Rising costs due to inflationary pressures means rising uncertainty amidst a backdrop of an already unstable trading environment. This means that firms are less likely to invest in research and development, alongside technological changes for longer term production, hence negatively impacting long run growth rates. Furthermore, the impact on profit margins is ambiguous, and dependent on whether firms will be able to pass higher input costs on to consumers. The more price elastic a good/service is (i.e. if consumers reduce their demand a lot, given a small price increase), then the less likely a firm will be able to pass their rise in costs onto consumers. In this event therefore, profit margins for businesses are likely to fall, a clear cost of inflation on business owners. Additionally, the current business environment, with large staff shortages and absenteeism, means employees have stronger negotiating power regarding their wages. Therefore, despite both the Bank of England and the ECB suggesting there is little current risk of a wage price spiral, labour costs for firms could rise, thus aggravating this fall in profit margins. Ultimately, the costs for firms encompasses the uncertainty of the trading environment, and the resulting impact on long-term growth, alongside the potential fall in profit margins – the extent of which is dependent on the price sensitivity of their consumers. 

Shoring up Businesses

With inflation clearly upon us, it is vital for firms to be aware of their business’ sensitivity to price changes. Despite being a challenge to accurately calculate, awareness of a products’ price elasticity, alongside forecasted and current inflation means that firms can be better placed to react to any price changes and minimise the impact on profit margins. Additionally, awareness of competitors can also help firms respond to rising inflation; if the competition raises their prices, it becomes easier for smaller firms to increase their prices without losing too much demand. Thus, awareness of the competition’s actions, alongside a focus on the business’ unique selling point to make it stand out from the competition, are vital to reduce the impact of inflation. With much of inflation because caused by shortages on the supply side, international diversification can reduce supply chain risk and diminish the impact of rising costs. Indeed, the evaluation of supply chain risk alone, alongside analysing the necessary responses to these risks, can help prepare firms, enabling them to better respond to crises once they arise.

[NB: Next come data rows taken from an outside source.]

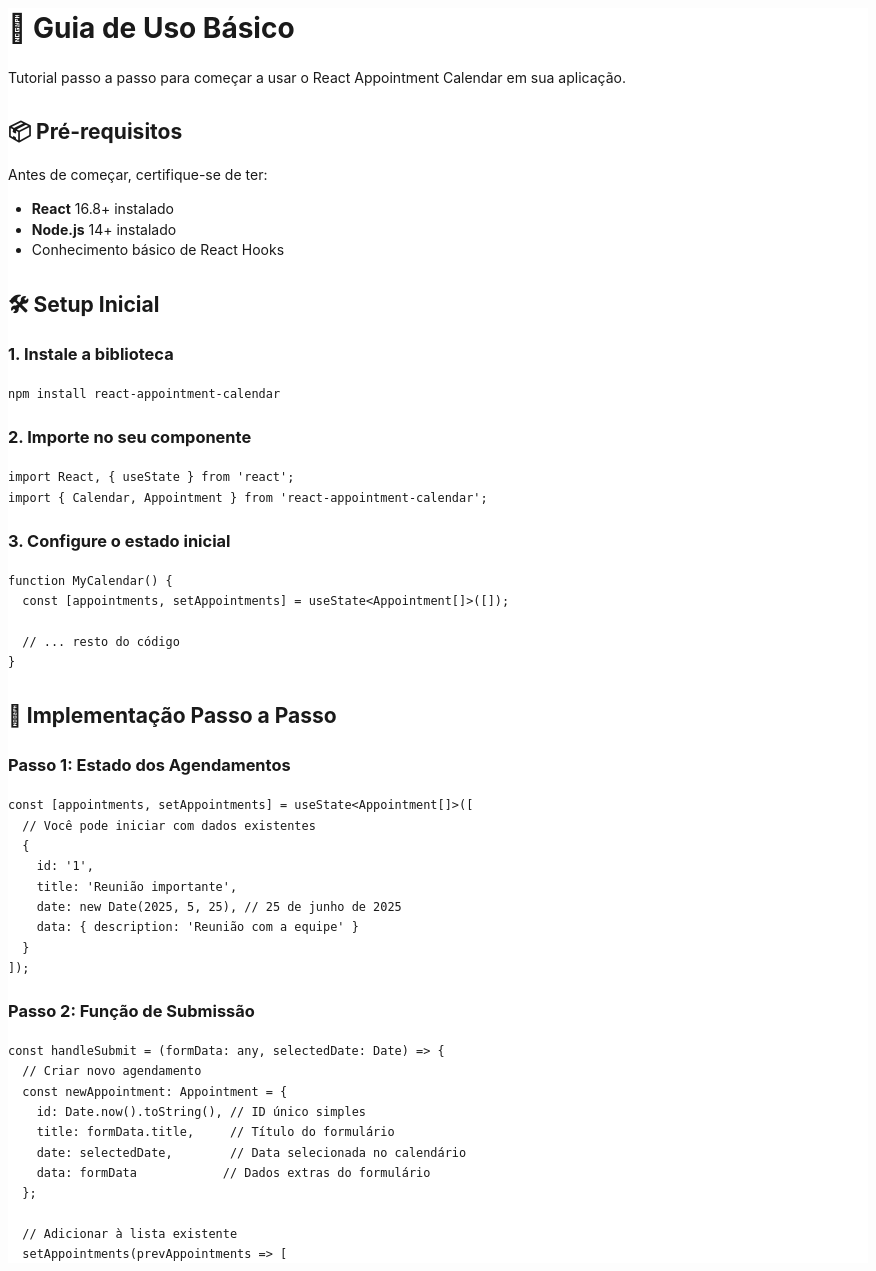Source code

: # 🚀 Guia de Uso Básico

Tutorial passo a passo para começar a usar o React Appointment Calendar em sua aplicação.

## 📦 Pré-requisitos

Antes de começar, certifique-se de ter:
- **React** 16.8+ instalado
- **Node.js** 14+ instalado
- Conhecimento básico de React Hooks

## 🛠️ Setup Inicial

### 1. Instale a biblioteca
```bash
npm install react-appointment-calendar
```

### 2. Importe no seu componente
```tsx
import React, { useState } from 'react';
import { Calendar, Appointment } from 'react-appointment-calendar';
```

### 3. Configure o estado inicial
```tsx
function MyCalendar() {
  const [appointments, setAppointments] = useState<Appointment[]>([]);
  
  // ... resto do código
}
```

## 🔧 Implementação Passo a Passo

### Passo 1: Estado dos Agendamentos
```tsx
const [appointments, setAppointments] = useState<Appointment[]>([
  // Você pode iniciar com dados existentes
  {
    id: '1',
    title: 'Reunião importante',
    date: new Date(2025, 5, 25), // 25 de junho de 2025
    data: { description: 'Reunião com a equipe' }
  }
]);
```

### Passo 2: Função de Submissão
```tsx
const handleSubmit = (formData: any, selectedDate: Date) => {
  // Criar novo agendamento
  const newAppointment: Appointment = {
    id: Date.now().toString(), // ID único simples
    title: formData.title,     // Título do formulário
    date: selectedDate,        // Data selecionada no calendário
    data: formData            // Dados extras do formulário
  };
  
  // Adicionar à lista existente
  setAppointments(prevAppointments => [
```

Furthermore, issuing debt can allow firms to diversify their financial portfolios in a way that reduces the impact of rising prices. Since inflation erodes the real value of money, businesses ought to reduce their cash holdings and instead buying capital assets or equipment that promote long-term growth and help businesses ride through the uncertainty. The ability to take out a loan to fund these investments depends on interest rates. Despite the Bank of England’s announced rise in interest rates to combat inflation, rates still remain low; the ECB, for instance, has thus far decided to keep rates at their low. Hence, as long as rates do not rise further to combat the inflation, businesses will be able to pay back their loan cheaper relative to what they borrowed it at. If this loan is used to promote long-run growth through solid investments, then businesses could use inflationary pressures to their favour. Furthermore, stockpiles could be used as long-term buffers, better preparing firms for the rise in inflation. Additional long-term buffers could be sought through locking-in long term contracts at current prices – taking advantage of futures markets to reduce the costs of inflationary pressures.

Ultimately, for businesses to respond well to the current pandemic-induced inflation pressures, forecasting and preparing for all scenarios, alongside acknowledging their competition, price sensitivity, and reassessing their investments is crucial to shore themselves up against rising prices.